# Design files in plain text
------------------------------------

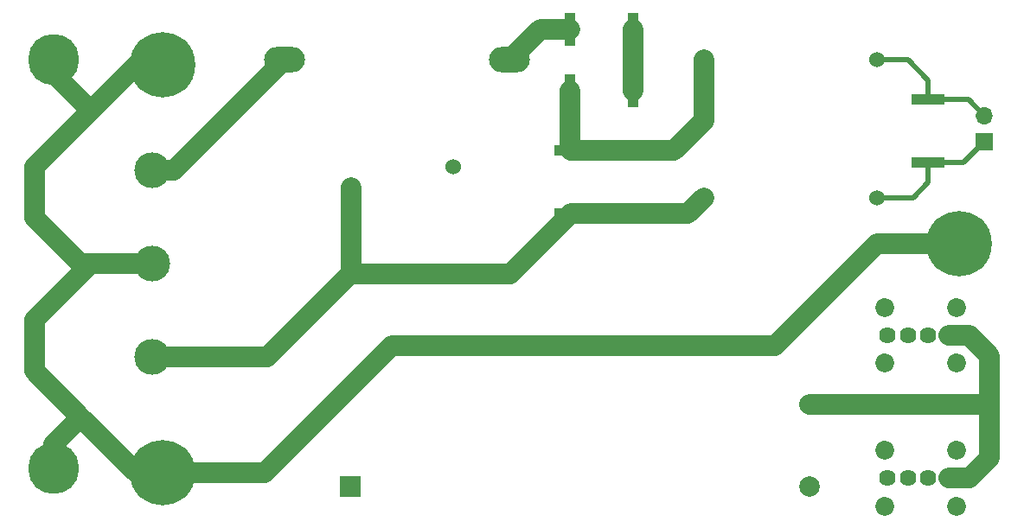
<source format=gbr>
G04 #@! TF.FileFunction,Copper,L1,Top,Signal*
%FSLAX46Y46*%
G04 Gerber Fmt 4.6, Leading zero omitted, Abs format (unit mm)*
G04 Created by KiCad (PCBNEW 4.0.7) date 08/27/18 20:28:57*
%MOMM*%
%LPD*%
G01*
G04 APERTURE LIST*
%ADD10C,0.100000*%
%ADD11C,1.524000*%
%ADD12C,6.400000*%
%ADD13C,2.000000*%
%ADD14R,2.000000X2.000000*%
%ADD15O,4.000000X2.500000*%
%ADD16R,1.700000X1.700000*%
%ADD17O,1.700000X1.700000*%
%ADD18C,1.620000*%
%ADD19C,1.850000*%
%ADD20C,3.500000*%
%ADD21C,5.000000*%
%ADD22R,1.000000X3.200000*%
%ADD23R,3.200000X1.000000*%
%ADD24C,2.000000*%
%ADD25C,0.500000*%
G04 APERTURE END LIST*
D10*
D11*
X123000000Y-57000000D03*
X123000000Y-70500000D03*
X140000000Y-57000000D03*
X140000000Y-70500000D03*
D12*
X70000000Y-97500000D03*
X70000000Y-57500000D03*
D13*
X133400000Y-90800000D03*
X133400000Y-98800000D03*
X88400000Y-78000000D03*
D14*
X88400000Y-98800000D03*
D15*
X82000000Y-57000000D03*
X104000000Y-57000000D03*
D16*
X150500000Y-65000000D03*
D17*
X150500000Y-62460000D03*
D18*
X147000000Y-98000000D03*
X145000000Y-98000000D03*
X143000000Y-98000000D03*
D19*
X147730000Y-100720000D03*
D18*
X141000000Y-98000000D03*
D19*
X140730000Y-100720000D03*
X147730000Y-95280000D03*
X140730000Y-95280000D03*
D18*
X147000000Y-84000000D03*
X145000000Y-84000000D03*
X143000000Y-84000000D03*
D19*
X147730000Y-86720000D03*
D18*
X141000000Y-84000000D03*
D19*
X140730000Y-86720000D03*
X147730000Y-81280000D03*
X140730000Y-81280000D03*
D20*
X69000000Y-77000000D03*
X69000000Y-86140000D03*
X69000000Y-67860000D03*
D21*
X59350000Y-97000000D03*
X59350000Y-57000000D03*
D11*
X98500000Y-67500000D03*
X88500000Y-69500000D03*
D12*
X148000000Y-75000000D03*
D22*
X116100000Y-60000000D03*
X109900000Y-60000000D03*
X116100000Y-54000000D03*
X109900000Y-54000000D03*
D23*
X110000000Y-65900000D03*
X110000000Y-72100000D03*
X145000000Y-67100000D03*
X145000000Y-60900000D03*
D24*
X71140000Y-67860000D02*
X82000000Y-57000000D01*
X69000000Y-67860000D02*
X71140000Y-67860000D01*
X104000000Y-57000000D02*
X107000000Y-54000000D01*
X107000000Y-54000000D02*
X109900000Y-54000000D01*
D25*
X145000000Y-67100000D02*
X148400000Y-67100000D01*
X148400000Y-67100000D02*
X150500000Y-65000000D01*
X140000000Y-70500000D02*
X143500000Y-70500000D01*
X145000000Y-69000000D02*
X145000000Y-67100000D01*
X143500000Y-70500000D02*
X145000000Y-69000000D01*
X145000000Y-60900000D02*
X148940000Y-60900000D01*
X148940000Y-60900000D02*
X150500000Y-62460000D01*
X140000000Y-57000000D02*
X143000000Y-57000000D01*
X145000000Y-59000000D02*
X145000000Y-60900000D01*
X143000000Y-57000000D02*
X145000000Y-59000000D01*
X140000000Y-57000000D02*
X140450000Y-57000000D01*
D24*
X133400000Y-90800000D02*
X151000000Y-90800000D01*
X151000000Y-90800000D02*
X151000000Y-91000000D01*
X147000000Y-98000000D02*
X149000000Y-98000000D01*
X149000000Y-84000000D02*
X147000000Y-84000000D01*
X151000000Y-86000000D02*
X149000000Y-84000000D01*
X151000000Y-96000000D02*
X151000000Y-91000000D01*
X151000000Y-91000000D02*
X151000000Y-86000000D01*
X149000000Y-98000000D02*
X151000000Y-96000000D01*
X59350000Y-97000000D02*
X59350000Y-94650000D01*
X59350000Y-94650000D02*
X62000000Y-92000000D01*
X59350000Y-57000000D02*
X59350000Y-58350000D01*
X59350000Y-58350000D02*
X63000000Y-62000000D01*
X70000000Y-97500000D02*
X80000000Y-97500000D01*
X140000000Y-75000000D02*
X148000000Y-75000000D01*
X130000000Y-85000000D02*
X140000000Y-75000000D01*
X92500000Y-85000000D02*
X130000000Y-85000000D01*
X80000000Y-97500000D02*
X92500000Y-85000000D01*
X62500000Y-77000000D02*
X62500000Y-77500000D01*
X57500000Y-87500000D02*
X62000000Y-92000000D01*
X62000000Y-92000000D02*
X67500000Y-97500000D01*
X57500000Y-82500000D02*
X57500000Y-87500000D01*
X62500000Y-77500000D02*
X57500000Y-82500000D01*
X67500000Y-97500000D02*
X70000000Y-97500000D01*
X69000000Y-77000000D02*
X62500000Y-77000000D01*
X62500000Y-77000000D02*
X62000000Y-77000000D01*
X57500000Y-67500000D02*
X63000000Y-62000000D01*
X63000000Y-62000000D02*
X67500000Y-57500000D01*
X57500000Y-72500000D02*
X57500000Y-67500000D01*
X62000000Y-77000000D02*
X57500000Y-72500000D01*
X67500000Y-57500000D02*
X70000000Y-57500000D01*
X110000000Y-72100000D02*
X121400000Y-72100000D01*
X121400000Y-72100000D02*
X123000000Y-70500000D01*
X88400000Y-78000000D02*
X104100000Y-78000000D01*
X104100000Y-78000000D02*
X110000000Y-72100000D01*
X69000000Y-86140000D02*
X80260000Y-86140000D01*
X80260000Y-86140000D02*
X88400000Y-78000000D01*
X88500000Y-77900000D02*
X88500000Y-69500000D01*
X116100000Y-54000000D02*
X116100000Y-60000000D01*
X110000000Y-65900000D02*
X120100000Y-65900000D01*
X123000000Y-63000000D02*
X123000000Y-57000000D01*
X120100000Y-65900000D02*
X123000000Y-63000000D01*
X109900000Y-60000000D02*
X109900000Y-65800000D01*
X109900000Y-65800000D02*
X110000000Y-65900000D01*
M02*

</source>
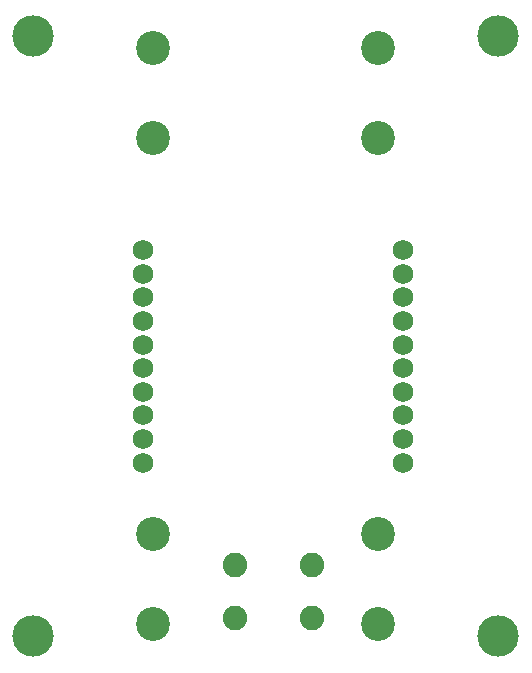
<source format=gbs>
G75*
G70*
%OFA0B0*%
%FSLAX24Y24*%
%IPPOS*%
%LPD*%
%AMOC8*
5,1,8,0,0,1.08239X$1,22.5*
%
%ADD10C,0.0680*%
%ADD11C,0.1130*%
%ADD12C,0.1380*%
%ADD13C,0.0820*%
D10*
X004894Y007012D03*
X004894Y007800D03*
X004894Y008587D03*
X004894Y009375D03*
X004894Y010162D03*
X004894Y010949D03*
X004894Y011737D03*
X004894Y012524D03*
X004894Y013312D03*
X004894Y014099D03*
X013556Y014099D03*
X013556Y013312D03*
X013556Y012524D03*
X013556Y011737D03*
X013556Y010949D03*
X013556Y010162D03*
X013556Y009375D03*
X013556Y008587D03*
X013556Y007800D03*
X013556Y007012D03*
D11*
X012725Y004625D03*
X012725Y001625D03*
X005225Y001625D03*
X005225Y004625D03*
X005225Y017825D03*
X005225Y020825D03*
X012725Y020825D03*
X012725Y017825D03*
D12*
X001225Y001225D03*
X016725Y001225D03*
X016725Y021225D03*
X001225Y021225D03*
D13*
X007945Y003615D03*
X007945Y001835D03*
X010505Y001835D03*
X010505Y003615D03*
M02*

</source>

------------------------------------

# TASK
Transcribe all the data word for word; the images stay out.

# RESPONSE
<source format=gbr>
G04 #@! TF.FileFunction,Copper,L1,Top,Signal*
%FSLAX46Y46*%
G04 Gerber Fmt 4.6, Leading zero omitted, Abs format (unit mm)*
G04 Created by KiCad (PCBNEW 4.0.7) date 08/27/18 20:28:57*
%MOMM*%
%LPD*%
G01*
G04 APERTURE LIST*
%ADD10C,0.100000*%
%ADD11C,1.524000*%
%ADD12C,6.400000*%
%ADD13C,2.000000*%
%ADD14R,2.000000X2.000000*%
%ADD15O,4.000000X2.500000*%
%ADD16R,1.700000X1.700000*%
%ADD17O,1.700000X1.700000*%
%ADD18C,1.620000*%
%ADD19C,1.850000*%
%ADD20C,3.500000*%
%ADD21C,5.000000*%
%ADD22R,1.000000X3.200000*%
%ADD23R,3.200000X1.000000*%
%ADD24C,2.000000*%
%ADD25C,0.500000*%
G04 APERTURE END LIST*
D10*
D11*
X123000000Y-57000000D03*
X123000000Y-70500000D03*
X140000000Y-57000000D03*
X140000000Y-70500000D03*
D12*
X70000000Y-97500000D03*
X70000000Y-57500000D03*
D13*
X133400000Y-90800000D03*
X133400000Y-98800000D03*
X88400000Y-78000000D03*
D14*
X88400000Y-98800000D03*
D15*
X82000000Y-57000000D03*
X104000000Y-57000000D03*
D16*
X150500000Y-65000000D03*
D17*
X150500000Y-62460000D03*
D18*
X147000000Y-98000000D03*
X145000000Y-98000000D03*
X143000000Y-98000000D03*
D19*
X147730000Y-100720000D03*
D18*
X141000000Y-98000000D03*
D19*
X140730000Y-100720000D03*
X147730000Y-95280000D03*
X140730000Y-95280000D03*
D18*
X147000000Y-84000000D03*
X145000000Y-84000000D03*
X143000000Y-84000000D03*
D19*
X147730000Y-86720000D03*
D18*
X141000000Y-84000000D03*
D19*
X140730000Y-86720000D03*
X147730000Y-81280000D03*
X140730000Y-81280000D03*
D20*
X69000000Y-77000000D03*
X69000000Y-86140000D03*
X69000000Y-67860000D03*
D21*
X59350000Y-97000000D03*
X59350000Y-57000000D03*
D11*
X98500000Y-67500000D03*
X88500000Y-69500000D03*
D12*
X148000000Y-75000000D03*
D22*
X116100000Y-60000000D03*
X109900000Y-60000000D03*
X116100000Y-54000000D03*
X109900000Y-54000000D03*
D23*
X110000000Y-65900000D03*
X110000000Y-72100000D03*
X145000000Y-67100000D03*
X145000000Y-60900000D03*
D24*
X71140000Y-67860000D02*
X82000000Y-57000000D01*
X69000000Y-67860000D02*
X71140000Y-67860000D01*
X104000000Y-57000000D02*
X107000000Y-54000000D01*
X107000000Y-54000000D02*
X109900000Y-54000000D01*
D25*
X145000000Y-67100000D02*
X148400000Y-67100000D01*
X148400000Y-67100000D02*
X150500000Y-65000000D01*
X140000000Y-70500000D02*
X143500000Y-70500000D01*
X145000000Y-69000000D02*
X145000000Y-67100000D01*
X143500000Y-70500000D02*
X145000000Y-69000000D01*
X145000000Y-60900000D02*
X148940000Y-60900000D01*
X148940000Y-60900000D02*
X150500000Y-62460000D01*
X140000000Y-57000000D02*
X143000000Y-57000000D01*
X145000000Y-59000000D02*
X145000000Y-60900000D01*
X143000000Y-57000000D02*
X145000000Y-59000000D01*
X140000000Y-57000000D02*
X140450000Y-57000000D01*
D24*
X133400000Y-90800000D02*
X151000000Y-90800000D01*
X151000000Y-90800000D02*
X151000000Y-91000000D01*
X147000000Y-98000000D02*
X149000000Y-98000000D01*
X149000000Y-84000000D02*
X147000000Y-84000000D01*
X151000000Y-86000000D02*
X149000000Y-84000000D01*
X151000000Y-96000000D02*
X151000000Y-91000000D01*
X151000000Y-91000000D02*
X151000000Y-86000000D01*
X149000000Y-98000000D02*
X151000000Y-96000000D01*
X59350000Y-97000000D02*
X59350000Y-94650000D01*
X59350000Y-94650000D02*
X62000000Y-92000000D01*
X59350000Y-57000000D02*
X59350000Y-58350000D01*
X59350000Y-58350000D02*
X63000000Y-62000000D01*
X70000000Y-97500000D02*
X80000000Y-97500000D01*
X140000000Y-75000000D02*
X148000000Y-75000000D01*
X130000000Y-85000000D02*
X140000000Y-75000000D01*
X92500000Y-85000000D02*
X130000000Y-85000000D01*
X80000000Y-97500000D02*
X92500000Y-85000000D01*
X62500000Y-77000000D02*
X62500000Y-77500000D01*
X57500000Y-87500000D02*
X62000000Y-92000000D01*
X62000000Y-92000000D02*
X67500000Y-97500000D01*
X57500000Y-82500000D02*
X57500000Y-87500000D01*
X62500000Y-77500000D02*
X57500000Y-82500000D01*
X67500000Y-97500000D02*
X70000000Y-97500000D01*
X69000000Y-77000000D02*
X62500000Y-77000000D01*
X62500000Y-77000000D02*
X62000000Y-77000000D01*
X57500000Y-67500000D02*
X63000000Y-62000000D01*
X63000000Y-62000000D02*
X67500000Y-57500000D01*
X57500000Y-72500000D02*
X57500000Y-67500000D01*
X62000000Y-77000000D02*
X57500000Y-72500000D01*
X67500000Y-57500000D02*
X70000000Y-57500000D01*
X110000000Y-72100000D02*
X121400000Y-72100000D01*
X121400000Y-72100000D02*
X123000000Y-70500000D01*
X88400000Y-78000000D02*
X104100000Y-78000000D01*
X104100000Y-78000000D02*
X110000000Y-72100000D01*
X69000000Y-86140000D02*
X80260000Y-86140000D01*
X80260000Y-86140000D02*
X88400000Y-78000000D01*
X88500000Y-77900000D02*
X88500000Y-69500000D01*
X116100000Y-54000000D02*
X116100000Y-60000000D01*
X110000000Y-65900000D02*
X120100000Y-65900000D01*
X123000000Y-63000000D02*
X123000000Y-57000000D01*
X120100000Y-65900000D02*
X123000000Y-63000000D01*
X109900000Y-60000000D02*
X109900000Y-65800000D01*
X109900000Y-65800000D02*
X110000000Y-65900000D01*
M02*

</source>
<source format=gbs>
G75*
G70*
%OFA0B0*%
%FSLAX24Y24*%
%IPPOS*%
%LPD*%
%AMOC8*
5,1,8,0,0,1.08239X$1,22.5*
%
%ADD10C,0.0680*%
%ADD11C,0.1130*%
%ADD12C,0.1380*%
%ADD13C,0.0820*%
D10*
X004894Y007012D03*
X004894Y007800D03*
X004894Y008587D03*
X004894Y009375D03*
X004894Y010162D03*
X004894Y010949D03*
X004894Y011737D03*
X004894Y012524D03*
X004894Y013312D03*
X004894Y014099D03*
X013556Y014099D03*
X013556Y013312D03*
X013556Y012524D03*
X013556Y011737D03*
X013556Y010949D03*
X013556Y010162D03*
X013556Y009375D03*
X013556Y008587D03*
X013556Y007800D03*
X013556Y007012D03*
D11*
X012725Y004625D03*
X012725Y001625D03*
X005225Y001625D03*
X005225Y004625D03*
X005225Y017825D03*
X005225Y020825D03*
X012725Y020825D03*
X012725Y017825D03*
D12*
X001225Y001225D03*
X016725Y001225D03*
X016725Y021225D03*
X001225Y021225D03*
D13*
X007945Y003615D03*
X007945Y001835D03*
X010505Y001835D03*
X010505Y003615D03*
M02*

</source>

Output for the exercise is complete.